PROVINCIA
Actualizado 06/08/2022 08:20:50
Itziar Ortega

La guitarrista clásica Elena Ortega se abre paso en los escenarios con un homenaje a Antonio Machado.

Una partitura es un camino en el que cada una de las notas marcan las paradas en la ruta a seguir, hasta llegar a una catarsis incomparable para público e intérprete. Elena Ortega, una guitarrista clásica con raíces en Velilla de los Ajos, lleva más de 20 años eligiendo este camino todos los días. Natural de Madrid, nunca olvidó de dónde venía. Los paisajes sorianos y las historias que le contaban sus abuelos han sido siempre las guías que han moldeado su arte.
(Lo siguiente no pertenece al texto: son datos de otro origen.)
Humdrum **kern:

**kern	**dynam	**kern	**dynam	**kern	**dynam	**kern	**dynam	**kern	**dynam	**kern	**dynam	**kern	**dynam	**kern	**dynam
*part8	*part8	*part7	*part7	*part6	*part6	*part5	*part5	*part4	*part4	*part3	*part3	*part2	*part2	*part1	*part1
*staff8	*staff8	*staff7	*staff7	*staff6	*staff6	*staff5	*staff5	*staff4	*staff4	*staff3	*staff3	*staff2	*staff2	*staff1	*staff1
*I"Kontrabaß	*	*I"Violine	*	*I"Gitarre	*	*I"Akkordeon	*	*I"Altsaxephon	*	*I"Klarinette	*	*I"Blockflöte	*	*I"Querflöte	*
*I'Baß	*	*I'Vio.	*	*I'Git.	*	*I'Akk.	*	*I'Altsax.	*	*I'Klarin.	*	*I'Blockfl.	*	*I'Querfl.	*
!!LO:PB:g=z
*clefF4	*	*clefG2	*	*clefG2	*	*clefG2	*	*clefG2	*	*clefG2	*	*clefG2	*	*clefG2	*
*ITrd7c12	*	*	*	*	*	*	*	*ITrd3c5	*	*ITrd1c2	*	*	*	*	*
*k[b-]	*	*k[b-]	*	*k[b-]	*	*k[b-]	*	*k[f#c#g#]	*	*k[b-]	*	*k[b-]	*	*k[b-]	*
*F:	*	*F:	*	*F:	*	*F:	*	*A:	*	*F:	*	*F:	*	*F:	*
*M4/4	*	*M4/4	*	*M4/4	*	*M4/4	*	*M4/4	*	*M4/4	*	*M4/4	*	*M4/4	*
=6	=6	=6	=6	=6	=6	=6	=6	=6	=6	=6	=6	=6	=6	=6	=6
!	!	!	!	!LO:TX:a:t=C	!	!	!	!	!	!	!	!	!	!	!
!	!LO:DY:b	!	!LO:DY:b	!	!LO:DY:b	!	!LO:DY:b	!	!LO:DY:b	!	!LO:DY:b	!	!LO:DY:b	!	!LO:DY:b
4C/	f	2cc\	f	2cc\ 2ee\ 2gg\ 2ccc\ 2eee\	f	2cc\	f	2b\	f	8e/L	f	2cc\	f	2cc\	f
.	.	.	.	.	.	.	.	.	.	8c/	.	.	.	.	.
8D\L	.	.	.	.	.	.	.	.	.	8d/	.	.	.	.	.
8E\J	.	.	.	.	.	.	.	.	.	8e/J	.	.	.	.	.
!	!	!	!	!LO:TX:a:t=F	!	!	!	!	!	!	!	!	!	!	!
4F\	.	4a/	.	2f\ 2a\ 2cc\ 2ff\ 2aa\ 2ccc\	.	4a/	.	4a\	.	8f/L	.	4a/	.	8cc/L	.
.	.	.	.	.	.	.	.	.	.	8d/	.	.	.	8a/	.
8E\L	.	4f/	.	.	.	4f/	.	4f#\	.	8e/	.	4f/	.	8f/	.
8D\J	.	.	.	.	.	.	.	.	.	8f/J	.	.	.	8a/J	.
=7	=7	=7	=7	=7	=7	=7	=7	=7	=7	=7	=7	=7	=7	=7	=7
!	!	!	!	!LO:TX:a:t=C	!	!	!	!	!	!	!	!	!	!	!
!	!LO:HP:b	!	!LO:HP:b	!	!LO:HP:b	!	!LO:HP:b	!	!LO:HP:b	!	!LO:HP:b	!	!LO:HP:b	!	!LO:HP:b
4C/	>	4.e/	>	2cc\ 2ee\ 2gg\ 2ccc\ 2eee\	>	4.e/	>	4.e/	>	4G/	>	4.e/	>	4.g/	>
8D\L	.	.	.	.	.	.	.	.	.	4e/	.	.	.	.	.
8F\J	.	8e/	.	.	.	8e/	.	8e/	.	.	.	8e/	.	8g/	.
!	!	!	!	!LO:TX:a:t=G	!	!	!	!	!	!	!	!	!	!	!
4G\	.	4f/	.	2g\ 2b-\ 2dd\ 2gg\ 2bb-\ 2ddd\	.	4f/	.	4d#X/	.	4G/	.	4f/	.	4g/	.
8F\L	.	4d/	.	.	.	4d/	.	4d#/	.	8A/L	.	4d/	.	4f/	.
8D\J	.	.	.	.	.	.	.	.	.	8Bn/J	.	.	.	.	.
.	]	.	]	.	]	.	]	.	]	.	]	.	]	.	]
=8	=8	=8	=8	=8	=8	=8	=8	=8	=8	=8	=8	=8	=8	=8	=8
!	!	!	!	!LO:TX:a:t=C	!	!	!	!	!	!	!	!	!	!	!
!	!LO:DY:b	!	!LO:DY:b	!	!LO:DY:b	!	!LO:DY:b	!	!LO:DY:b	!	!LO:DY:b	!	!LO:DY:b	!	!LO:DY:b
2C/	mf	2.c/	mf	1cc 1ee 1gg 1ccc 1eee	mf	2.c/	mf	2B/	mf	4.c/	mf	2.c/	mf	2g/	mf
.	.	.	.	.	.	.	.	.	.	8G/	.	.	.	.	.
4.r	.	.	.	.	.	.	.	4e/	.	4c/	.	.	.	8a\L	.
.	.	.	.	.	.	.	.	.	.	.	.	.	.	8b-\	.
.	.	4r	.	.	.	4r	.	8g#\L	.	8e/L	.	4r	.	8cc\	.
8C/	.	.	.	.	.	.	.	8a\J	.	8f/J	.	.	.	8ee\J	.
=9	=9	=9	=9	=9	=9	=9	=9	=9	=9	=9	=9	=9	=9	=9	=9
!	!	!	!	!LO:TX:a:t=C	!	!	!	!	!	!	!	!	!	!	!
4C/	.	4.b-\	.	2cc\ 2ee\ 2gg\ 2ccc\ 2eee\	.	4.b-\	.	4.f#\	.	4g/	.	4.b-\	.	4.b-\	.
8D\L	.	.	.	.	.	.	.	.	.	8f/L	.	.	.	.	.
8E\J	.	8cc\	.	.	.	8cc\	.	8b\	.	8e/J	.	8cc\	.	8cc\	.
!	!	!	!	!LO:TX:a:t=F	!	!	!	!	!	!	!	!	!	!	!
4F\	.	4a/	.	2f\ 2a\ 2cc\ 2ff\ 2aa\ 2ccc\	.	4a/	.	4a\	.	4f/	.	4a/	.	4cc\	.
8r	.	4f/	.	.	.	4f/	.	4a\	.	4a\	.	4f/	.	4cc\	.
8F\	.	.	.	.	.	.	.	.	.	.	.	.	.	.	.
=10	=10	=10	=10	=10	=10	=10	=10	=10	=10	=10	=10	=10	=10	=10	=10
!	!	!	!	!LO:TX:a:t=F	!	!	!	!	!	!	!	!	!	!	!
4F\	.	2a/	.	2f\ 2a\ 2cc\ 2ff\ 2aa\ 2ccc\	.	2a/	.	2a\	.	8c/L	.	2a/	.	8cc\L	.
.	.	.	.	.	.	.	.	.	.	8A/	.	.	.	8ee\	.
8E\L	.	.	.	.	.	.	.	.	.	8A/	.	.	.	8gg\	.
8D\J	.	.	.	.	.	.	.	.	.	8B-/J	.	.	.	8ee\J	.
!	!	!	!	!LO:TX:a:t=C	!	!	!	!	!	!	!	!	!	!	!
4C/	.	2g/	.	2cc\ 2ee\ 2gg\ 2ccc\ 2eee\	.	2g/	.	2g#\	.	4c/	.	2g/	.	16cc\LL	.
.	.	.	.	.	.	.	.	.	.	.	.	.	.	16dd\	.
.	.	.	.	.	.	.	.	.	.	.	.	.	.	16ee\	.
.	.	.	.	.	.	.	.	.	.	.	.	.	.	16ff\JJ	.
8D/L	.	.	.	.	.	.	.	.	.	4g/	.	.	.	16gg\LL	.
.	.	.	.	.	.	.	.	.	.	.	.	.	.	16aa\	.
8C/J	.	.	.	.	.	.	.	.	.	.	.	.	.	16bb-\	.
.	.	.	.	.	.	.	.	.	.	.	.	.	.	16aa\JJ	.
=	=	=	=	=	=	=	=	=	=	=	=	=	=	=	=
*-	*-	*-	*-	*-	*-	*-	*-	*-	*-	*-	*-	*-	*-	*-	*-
Tomando la música como pasión a partir de los seis años, lo suyo con la guitarra fue amor a primera vista. Tanto es así, que su título de ingeniera química sigue en un cajón mientras persigue su carrera sobre los escenarios, algo complicado en nuestro país, aunque más fácil en otros lugares de Europa.

Este oficio se ha transformado profundamente desde su época álgida a partir del siglo XIX, y hoy en día las redes sociales aportan a estos jóvenes intérpretes más posibilidades de promoción, aunque no todo son ventajas. “Hay tanta música clásica, y el público es tan minoritario, que es difícil conseguir conciertos”, lamenta. Ella compagina este mundo con dar clases en una escuela. En la carrera de solista, según Ortega, todavía importa “estar en el momento adecuado con la persona adecuada”.

Arte poco valorado

Cree que la falta de público se debe a que la educación musical no suele tener mucha importancia en los colegios. Por eso, esta guitarrista considera que los conservatorios, aparte de aportar cultura y experiencias enriquecedoras, afinan mucho el oído y permiten apreciar los estilos clásicos, incluso si todo se queda en un hobby.

El problema de interpretar música clásica es, aparte de la autoexigencia innata de estos profesionales, la sensación de que cualquiera puede hacer lo mismo que tú. “Una de las cosas más gratificantes, como intérprete, es transmitir emoción a aquellos que me escuchan y reflejar un pedacito de mi esencia”. Porque, precisamente, eso es lo que hace tan mágica cada interpretación, que nunca podrá haber otra igual.

Y a pesar de que resulta complicado encontrar oyentes por los cambios en el consumo de arte, que ha originado la transformación tecnológica y que contrasta con la escucha tradicional de música clásica, cree que todavía hay esperanza por la gran valoración de este estilo enmarcado en las bandas sonoras más famosas del cine.

Con parada en casa

Aunque se trata de un mundo muy sacrificado por el gran número de horas que hay que invertir en ensayos y autopromoción, el esfuerzo acaba dando sus frutos. En el caso de Elena, la recompensa fue grabar, por fin, su propio disco: ‘Rumores del Mediterráneo’, inspirado en un viaje por esta costa, en el que caben ciertos desvíos, especialmente si estos acaban en casa. Su ‘Evocación para guitarra’, compuesta por Antón García Abril y titulada ‘Hoy es Siempre Todavía’, va dedicada a Machado y es, precisamente, la pieza que ha alcanzado las 100.000 reproducciones en Apple Music.

A pesar de que los intérpretes no suelen valorar mucho estas cifras, porque “en la música clásica, los discos apenas se venden”, cree que este dato puede servirle de carta de presentación. Un hito más especial, si cabe, por estar dedicada a sus amadas raíces.

Ahora, Elena debe proseguir con su viaje y seguir trabajando y esforzándose “para continuar aprendiendo, porque esto es un camino en el que nunca dejas de superarte”. Y aunque como decía Machado, “se hace camino al andar”, de lo que está segura es de que, aunque tenga que seguir haciendo desvíos, podremos seguir encontrando un pedacito de Soria en todas sus obras, agradecida a estas tierras por haberle marcado siempre la senda correcta.